#### Dataset section ####
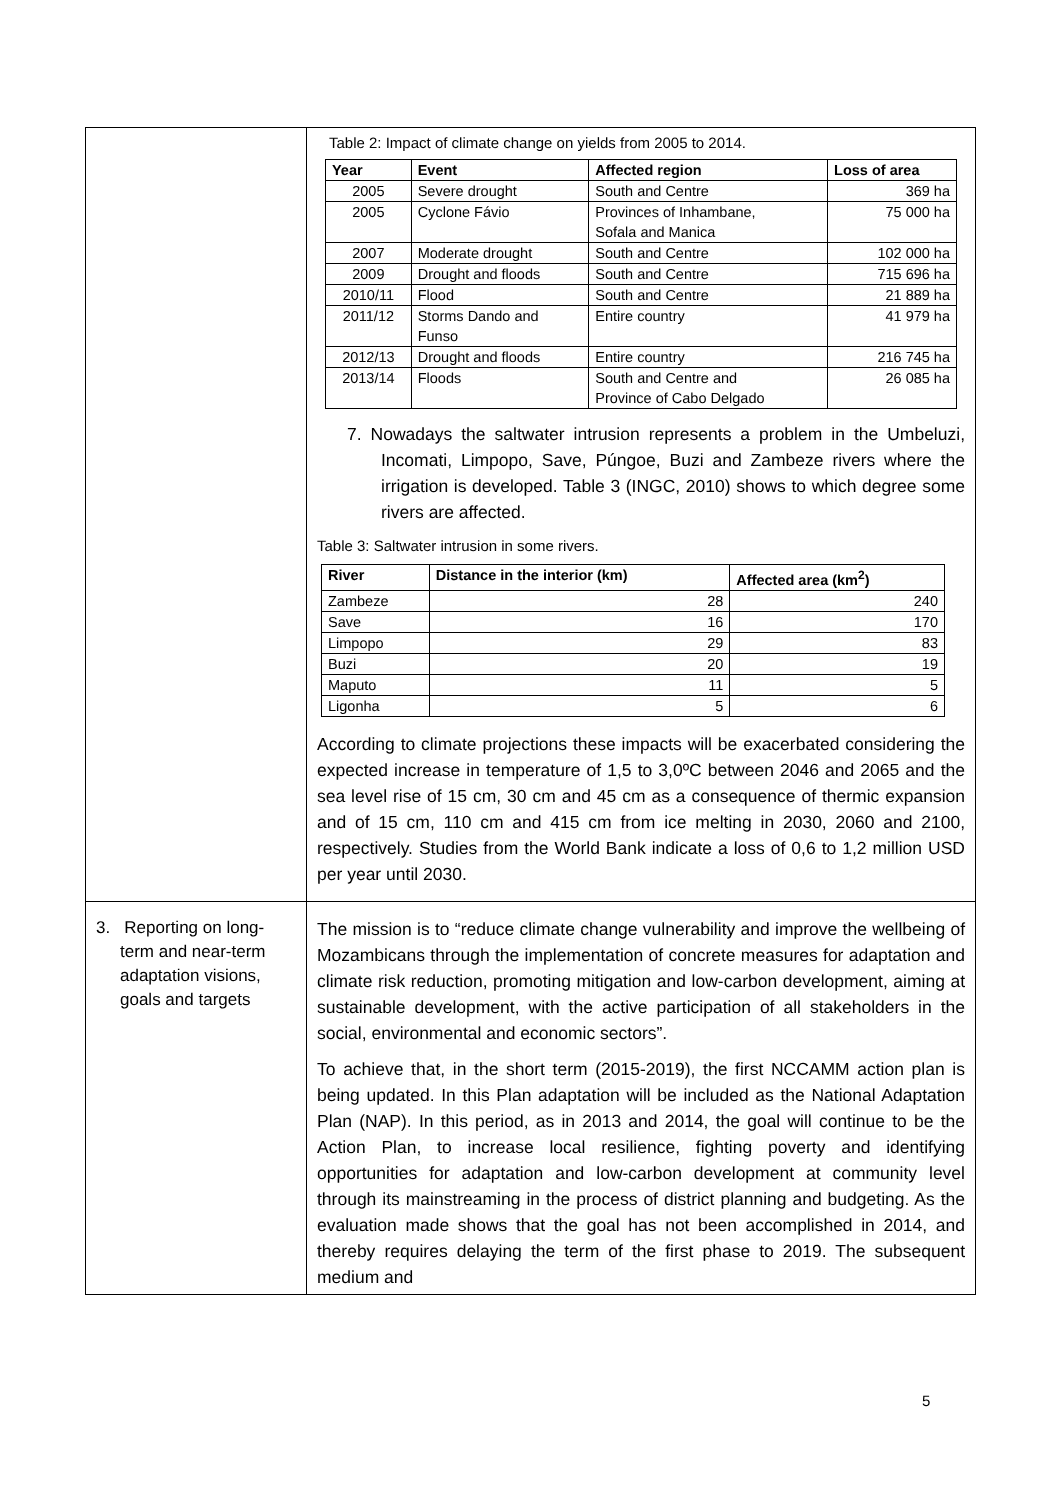| | Table 2: Impact of climate change on yields from 2005 to 2014. / Year / Event / Affected region / Loss of area / / --- / --- / --- / --- / / 2005 / Severe drought / South and Centre / 369 ha / / 2005 / Cyclone Fávio / Provinces of Inhambane, Sofala and Manica / 75 000 ha / / 2007 / Moderate drought / South and Centre / 102 000 ha / / 2009 / Drought and floods / South and Centre / 715 696 ha / / 2010/11 / Flood / South and Centre / 21 889 ha / / 2011/12 / Storms Dando and Funso / Entire country / 41 979 ha / / 2012/13 / Drought and floods / Entire country / 216 745 ha / / 2013/14 / Floods / South and Centre and Province of Cabo Delgado / 26 085 ha / 7. Nowadays the saltwater intrusion represents a problem in the Umbeluzi, Incomati, Limpopo, Save, Púngoe, Buzi and Zambeze rivers where the irrigation is developed. Table 3 (INGC, 2010) shows to which degree some rivers are affected. Table 3: Saltwater intrusion in some rivers. / River / Distance in the interior (km) / Affected area (km<sup>2</sup>) / / --- / --- / --- / / Zambeze / 28 / 240 / / Save / 16 / 170 / / Limpopo / 29 / 83 / / Buzi / 20 / 19 / / Maputo / 11 / 5 / / Ligonha / 5 / 6 / According to climate projections these impacts will be exacerbated considering the expected increase in temperature of 1,5 to 3,0ºC between 2046 and 2065 and the sea level rise of 15 cm, 30 cm and 45 cm as a consequence of thermic expansion and of 15 cm, 110 cm and 415 cm from ice melting in 2030, 2060 and 2100, respectively. Studies from the World Bank indicate a loss of 0,6 to 1,2 million USD per year until 2030. |
| 3. Reporting on long-term and near-term adaptation visions, goals and targets | The mission is to “reduce climate change vulnerability and improve the wellbeing of Mozambicans through the implementation of concrete measures for adaptation and climate risk reduction, promoting mitigation and low-carbon development, aiming at sustainable development, with the active participation of all stakeholders in the social, environmental and economic sectors”. To achieve that, in the short term (2015-2019), the first NCCAMM action plan is being updated. In this Plan adaptation will be included as the National Adaptation Plan (NAP). In this period, as in 2013 and 2014, the goal will continue to be the Action Plan, to increase local resilience, fighting poverty and identifying opportunities for adaptation and low-carbon development at community level through its mainstreaming in the process of district planning and budgeting. As the evaluation made shows that the goal has not been accomplished in 2014, and thereby requires delaying the term of the first phase to 2019. The subsequent medium and |
5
####
• [Problem to solve]: Restate the data above exactly, stripping out each image.

• [Answer for this exercise]:
| | Table 2: Impact of climate change on yields from 2005 to 2014. / Year / Event / Affected region / Loss of area / / --- / --- / --- / --- / / 2005 / Severe drought / South and Centre / 369 ha / / 2005 / Cyclone Fávio / Provinces of Inhambane, Sofala and Manica / 75 000 ha / / 2007 / Moderate drought / South and Centre / 102 000 ha / / 2009 / Drought and floods / South and Centre / 715 696 ha / / 2010/11 / Flood / South and Centre / 21 889 ha / / 2011/12 / Storms Dando and Funso / Entire country / 41 979 ha / / 2012/13 / Drought and floods / Entire country / 216 745 ha / / 2013/14 / Floods / South and Centre and Province of Cabo Delgado / 26 085 ha / 7. Nowadays the saltwater intrusion represents a problem in the Umbeluzi, Incomati, Limpopo, Save, Púngoe, Buzi and Zambeze rivers where the irrigation is developed. Table 3 (INGC, 2010) shows to which degree some rivers are affected. Table 3: Saltwater intrusion in some rivers. / River / Distance in the interior (km) / Affected area (km<sup>2</sup>) / / --- / --- / --- / / Zambeze / 28 / 240 / / Save / 16 / 170 / / Limpopo / 29 / 83 / / Buzi / 20 / 19 / / Maputo / 11 / 5 / / Ligonha / 5 / 6 / According to climate projections these impacts will be exacerbated considering the expected increase in temperature of 1,5 to 3,0ºC between 2046 and 2065 and the sea level rise of 15 cm, 30 cm and 45 cm as a consequence of thermic expansion and of 15 cm, 110 cm and 415 cm from ice melting in 2030, 2060 and 2100, respectively. Studies from the World Bank indicate a loss of 0,6 to 1,2 million USD per year until 2030. |
| 3. Reporting on long-term and near-term adaptation visions, goals and targets | The mission is to “reduce climate change vulnerability and improve the wellbeing of Mozambicans through the implementation of concrete measures for adaptation and climate risk reduction, promoting mitigation and low-carbon development, aiming at sustainable development, with the active participation of all stakeholders in the social, environmental and economic sectors”. To achieve that, in the short term (2015-2019), the first NCCAMM action plan is being updated. In this Plan adaptation will be included as the National Adaptation Plan (NAP). In this period, as in 2013 and 2014, the goal will continue to be the Action Plan, to increase local resilience, fighting poverty and identifying opportunities for adaptation and low-carbon development at community level through its mainstreaming in the process of district planning and budgeting. As the evaluation made shows that the goal has not been accomplished in 2014, and thereby requires delaying the term of the first phase to 2019. The subsequent medium and |
5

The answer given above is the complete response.